* **What to produce**
Search the records below for the word "Green". Pull out each line that has it.

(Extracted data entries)
*** Begin section ***

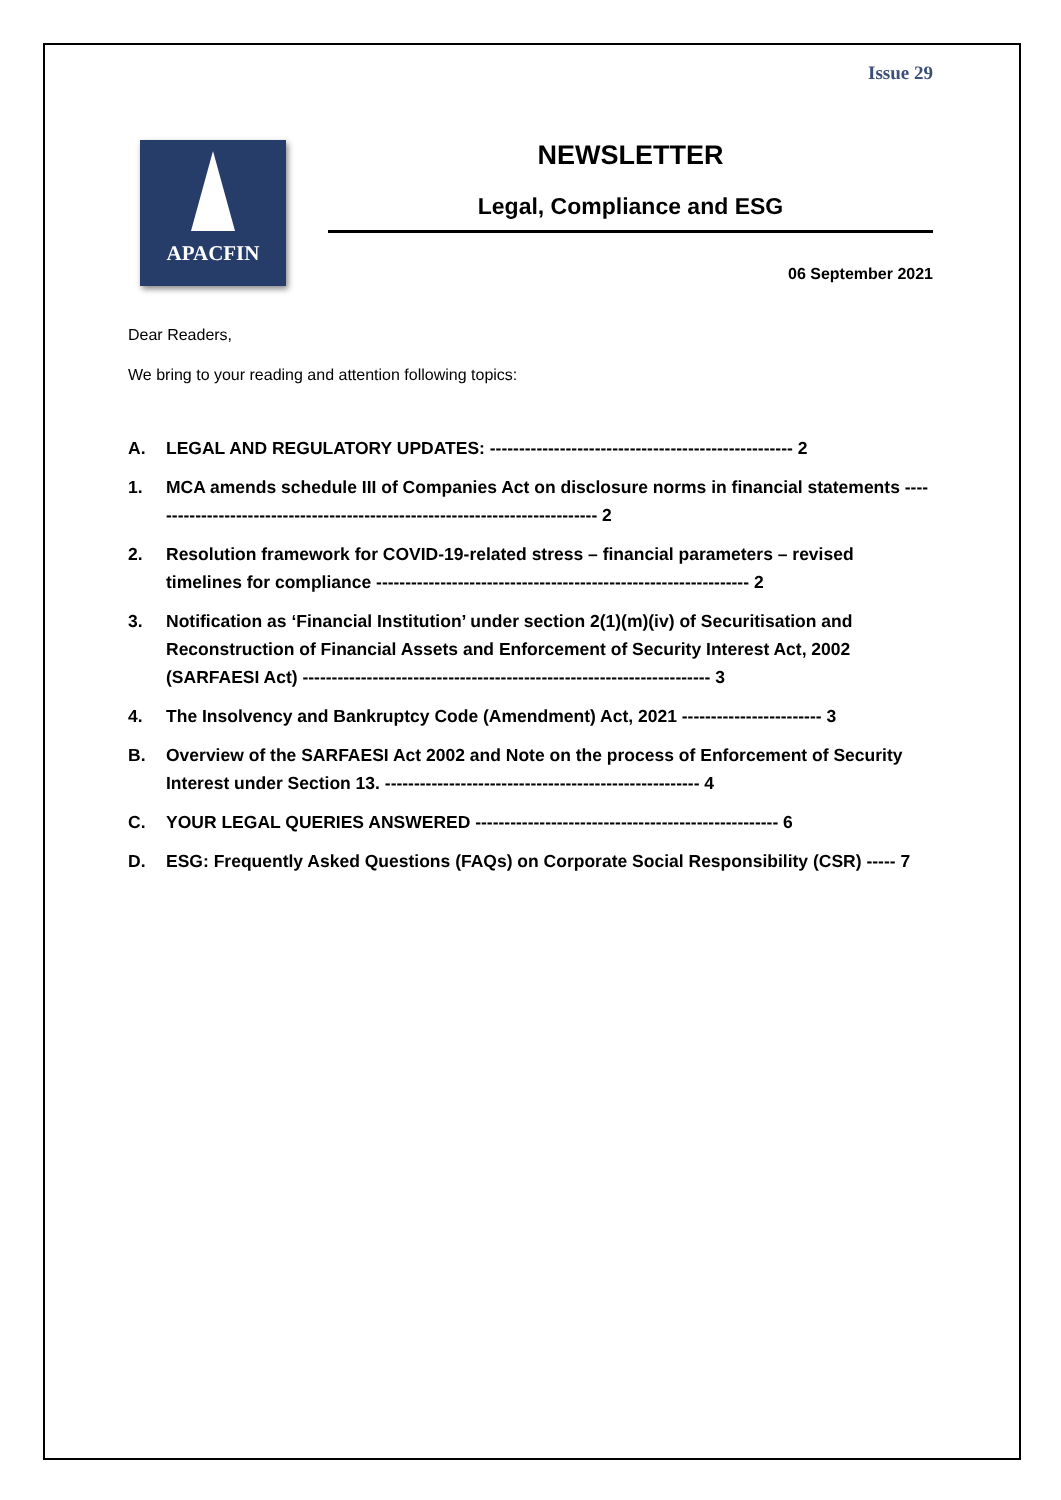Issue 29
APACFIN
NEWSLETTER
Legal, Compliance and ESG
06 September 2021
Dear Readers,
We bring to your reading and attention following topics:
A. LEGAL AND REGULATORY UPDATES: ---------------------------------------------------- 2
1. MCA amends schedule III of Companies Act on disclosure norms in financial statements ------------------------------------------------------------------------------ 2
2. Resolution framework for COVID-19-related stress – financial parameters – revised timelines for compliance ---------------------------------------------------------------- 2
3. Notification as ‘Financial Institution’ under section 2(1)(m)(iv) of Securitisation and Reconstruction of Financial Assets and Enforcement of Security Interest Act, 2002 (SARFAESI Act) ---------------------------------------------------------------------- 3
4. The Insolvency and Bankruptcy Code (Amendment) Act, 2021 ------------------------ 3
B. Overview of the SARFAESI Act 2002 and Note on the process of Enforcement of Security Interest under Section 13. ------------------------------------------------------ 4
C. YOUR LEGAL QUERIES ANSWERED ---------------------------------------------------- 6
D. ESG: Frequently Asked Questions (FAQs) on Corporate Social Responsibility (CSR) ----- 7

*** End section ***
*** Begin section ***

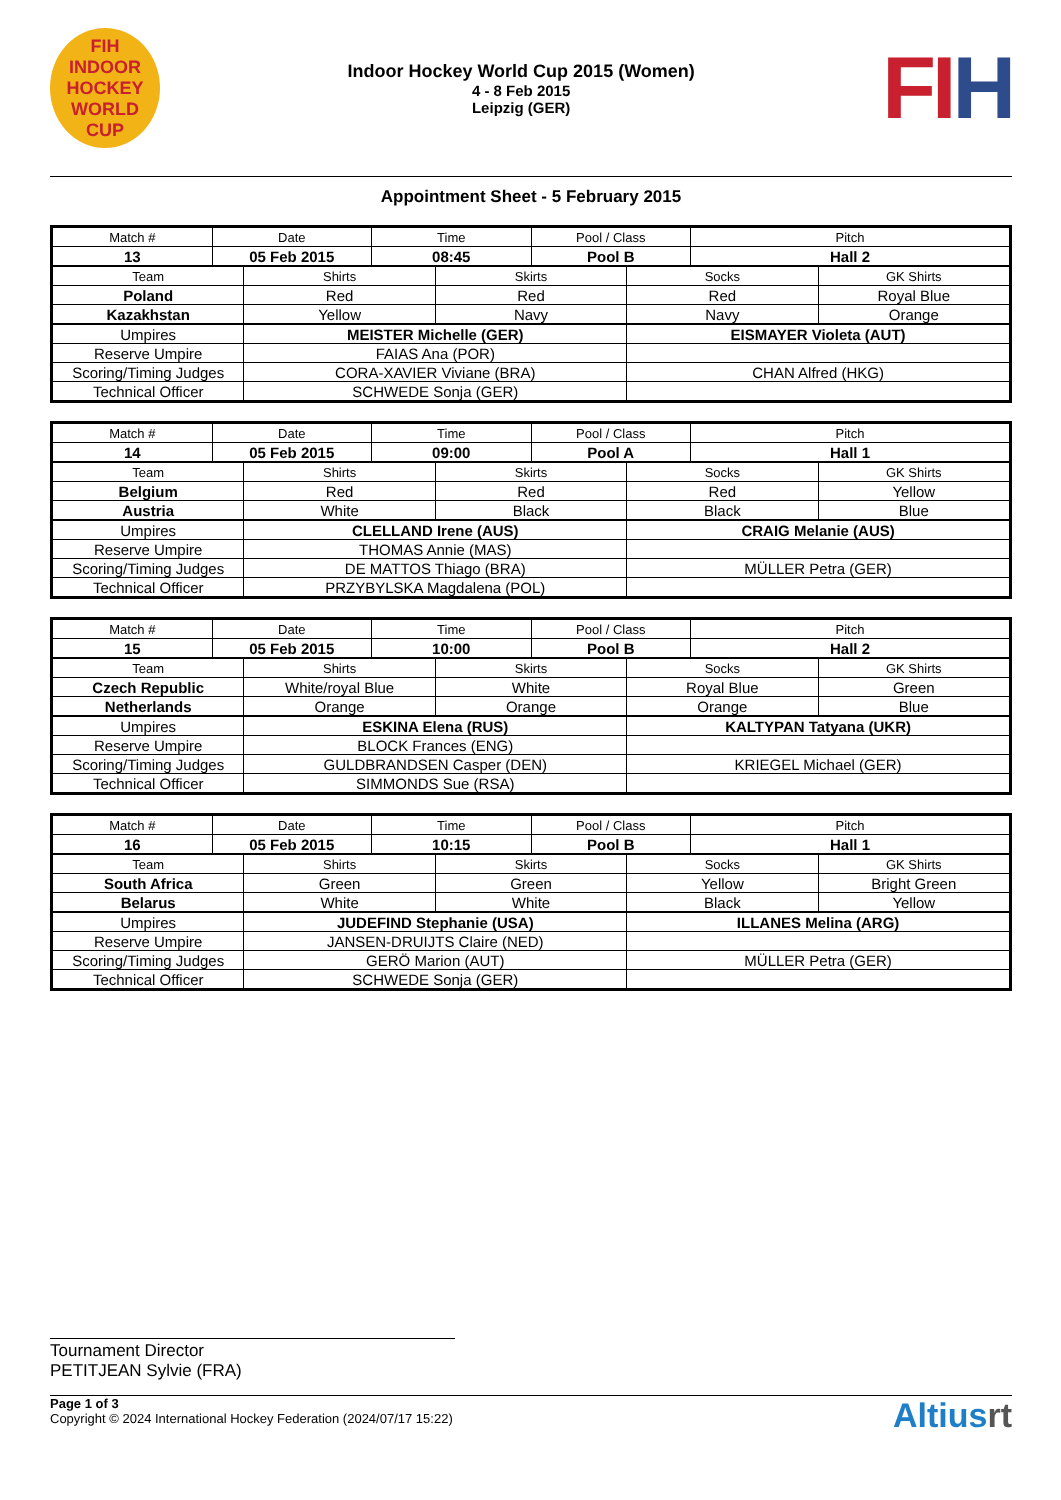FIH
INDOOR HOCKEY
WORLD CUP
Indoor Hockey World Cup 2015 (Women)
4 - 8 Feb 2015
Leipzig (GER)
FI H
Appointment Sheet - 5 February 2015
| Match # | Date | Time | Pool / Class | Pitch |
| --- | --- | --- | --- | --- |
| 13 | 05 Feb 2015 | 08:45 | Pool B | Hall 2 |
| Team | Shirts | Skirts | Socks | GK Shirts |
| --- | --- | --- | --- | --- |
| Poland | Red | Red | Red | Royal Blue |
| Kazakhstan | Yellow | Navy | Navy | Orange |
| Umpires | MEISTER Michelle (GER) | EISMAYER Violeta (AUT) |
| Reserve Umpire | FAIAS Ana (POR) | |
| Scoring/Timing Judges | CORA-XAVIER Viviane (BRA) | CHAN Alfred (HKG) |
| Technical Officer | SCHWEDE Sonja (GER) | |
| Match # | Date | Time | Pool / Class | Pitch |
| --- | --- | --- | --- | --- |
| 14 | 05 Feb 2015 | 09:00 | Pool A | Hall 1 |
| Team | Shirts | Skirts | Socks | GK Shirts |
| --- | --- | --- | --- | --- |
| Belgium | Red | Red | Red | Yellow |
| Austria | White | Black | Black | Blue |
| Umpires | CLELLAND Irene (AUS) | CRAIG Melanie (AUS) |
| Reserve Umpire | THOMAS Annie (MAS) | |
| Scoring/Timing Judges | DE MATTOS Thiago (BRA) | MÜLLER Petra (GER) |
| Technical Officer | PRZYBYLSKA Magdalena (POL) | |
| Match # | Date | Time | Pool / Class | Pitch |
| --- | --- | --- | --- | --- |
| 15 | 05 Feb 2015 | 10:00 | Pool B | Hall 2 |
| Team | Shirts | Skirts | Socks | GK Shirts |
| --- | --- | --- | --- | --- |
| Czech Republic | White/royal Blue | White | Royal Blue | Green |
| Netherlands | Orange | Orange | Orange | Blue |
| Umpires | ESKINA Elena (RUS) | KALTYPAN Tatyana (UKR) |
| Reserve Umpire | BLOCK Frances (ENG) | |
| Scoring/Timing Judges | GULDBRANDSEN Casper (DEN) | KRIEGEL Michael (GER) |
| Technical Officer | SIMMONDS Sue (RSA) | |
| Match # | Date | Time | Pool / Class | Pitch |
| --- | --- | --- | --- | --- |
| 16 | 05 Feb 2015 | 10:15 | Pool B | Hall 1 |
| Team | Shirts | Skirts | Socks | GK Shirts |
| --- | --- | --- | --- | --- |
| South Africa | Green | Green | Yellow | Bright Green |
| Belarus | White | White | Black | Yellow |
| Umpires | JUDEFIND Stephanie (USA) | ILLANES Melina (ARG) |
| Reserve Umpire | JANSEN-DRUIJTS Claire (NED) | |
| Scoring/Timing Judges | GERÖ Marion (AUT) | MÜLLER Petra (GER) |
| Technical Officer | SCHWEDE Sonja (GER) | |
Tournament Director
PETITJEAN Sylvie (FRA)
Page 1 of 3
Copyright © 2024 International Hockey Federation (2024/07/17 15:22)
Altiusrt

*** End section ***

* **Result**
| Czech Republic | White/royal Blue | White | Royal Blue | Green |
| South Africa | Green | Green | Yellow | Bright Green |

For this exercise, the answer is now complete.